--- Dataset ---

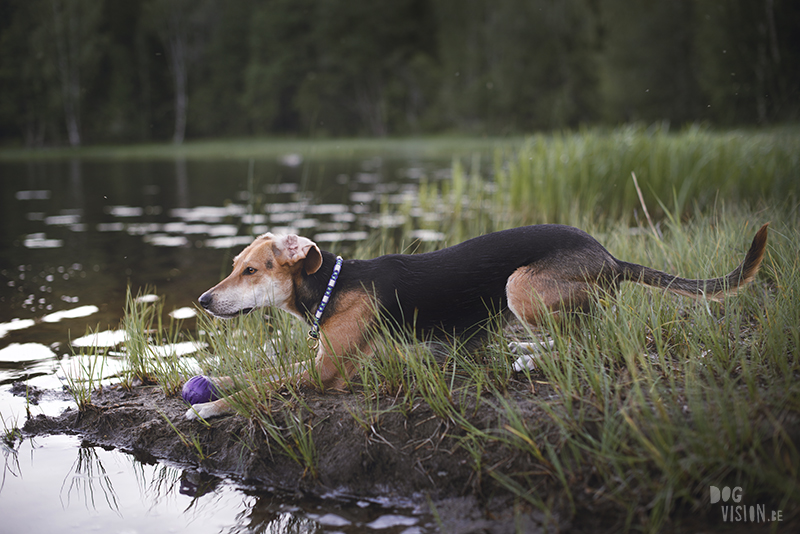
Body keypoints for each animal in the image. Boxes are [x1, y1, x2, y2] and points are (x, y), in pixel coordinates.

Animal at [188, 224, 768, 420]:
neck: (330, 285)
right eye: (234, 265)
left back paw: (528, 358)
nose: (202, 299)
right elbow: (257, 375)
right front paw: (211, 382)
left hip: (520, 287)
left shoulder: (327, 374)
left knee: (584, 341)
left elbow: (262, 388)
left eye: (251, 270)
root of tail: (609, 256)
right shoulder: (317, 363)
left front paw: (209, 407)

---
--- Dataset ---

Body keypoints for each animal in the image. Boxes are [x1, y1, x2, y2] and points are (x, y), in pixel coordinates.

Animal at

---

#### Problem description
Among the lines above, find each one containing the string "left" and copy it.

#### Task response
left back paw: (528, 358)
left hip: (520, 287)
left shoulder: (327, 374)
left knee: (584, 341)
left elbow: (262, 388)
left eye: (251, 270)
left front paw: (209, 407)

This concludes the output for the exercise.